* What the task requires: Although the entries contain pictures, write out only their text, exactly as it stands.

━━━━━ Source information ━━━━━

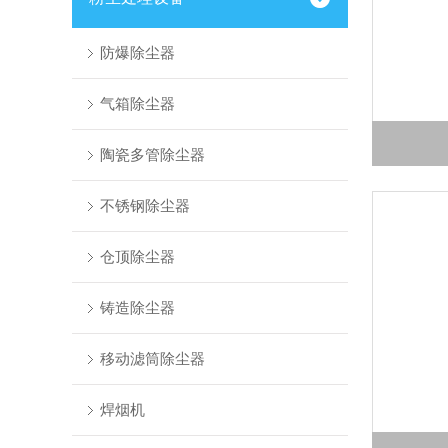
防爆除尘器
气箱除尘器
陶瓷多管除尘器
不锈钢除尘器
仓顶除尘器
铸造除尘器
移动滤筒除尘器
焊烟机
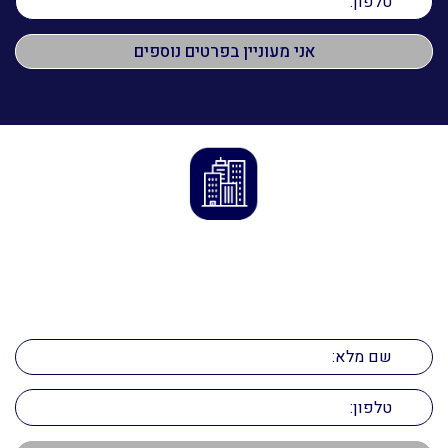
ליצירת קשר
השאירו את הפרטים ואנו ניצור אתכם קשר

━━━━━

* Written answer:
防爆除尘器
气箱除尘器
陶瓷多管除尘器
不锈钢除尘器
仓顶除尘器
铸造除尘器
移动滤筒除尘器
焊烟机
ליצירת קשר
השאירו את הפרטים ואנו ניצור אתכם קשר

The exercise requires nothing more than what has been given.